== Work required ==
Scan the records below. Copy every line in which the word "Documento" appears.

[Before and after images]
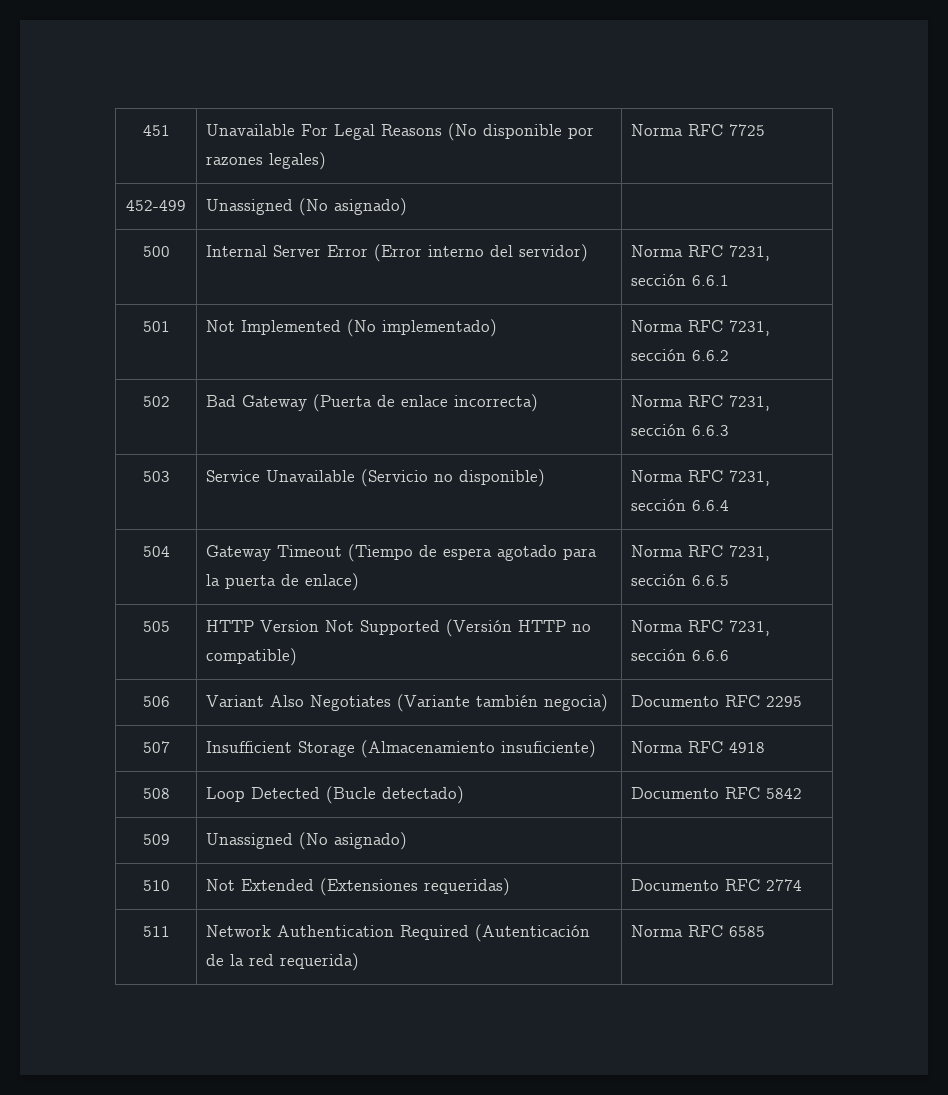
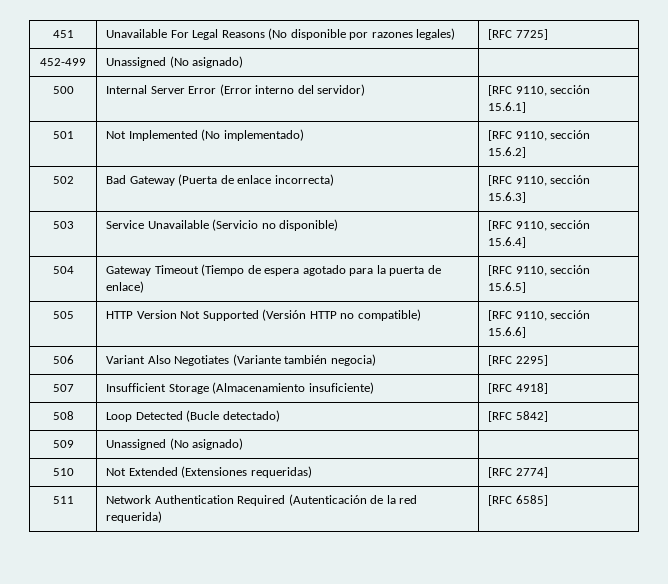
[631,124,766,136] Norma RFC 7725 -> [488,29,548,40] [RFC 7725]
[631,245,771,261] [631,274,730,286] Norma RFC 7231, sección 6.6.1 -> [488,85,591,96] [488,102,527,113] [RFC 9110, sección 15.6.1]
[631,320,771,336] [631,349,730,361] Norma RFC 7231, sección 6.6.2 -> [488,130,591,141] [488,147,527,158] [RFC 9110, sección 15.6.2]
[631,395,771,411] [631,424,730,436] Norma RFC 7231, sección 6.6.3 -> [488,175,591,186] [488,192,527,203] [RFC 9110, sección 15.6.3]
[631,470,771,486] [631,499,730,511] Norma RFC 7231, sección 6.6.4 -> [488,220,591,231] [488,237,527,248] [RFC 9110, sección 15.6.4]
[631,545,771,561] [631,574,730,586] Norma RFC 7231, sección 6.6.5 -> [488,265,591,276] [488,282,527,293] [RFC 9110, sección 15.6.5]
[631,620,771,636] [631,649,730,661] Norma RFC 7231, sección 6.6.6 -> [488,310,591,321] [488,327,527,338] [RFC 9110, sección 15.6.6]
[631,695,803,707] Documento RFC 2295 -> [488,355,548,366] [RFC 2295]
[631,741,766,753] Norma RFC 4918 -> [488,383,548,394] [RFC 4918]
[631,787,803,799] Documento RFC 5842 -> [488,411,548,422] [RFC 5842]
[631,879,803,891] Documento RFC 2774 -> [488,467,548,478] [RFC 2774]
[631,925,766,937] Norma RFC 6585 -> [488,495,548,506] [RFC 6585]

== Task answer ==
[631,695,803,707] Documento RFC 2295 -> [488,355,548,366] [RFC 2295]
[631,787,803,799] Documento RFC 5842 -> [488,411,548,422] [RFC 5842]
[631,879,803,891] Documento RFC 2774 -> [488,467,548,478] [RFC 2774]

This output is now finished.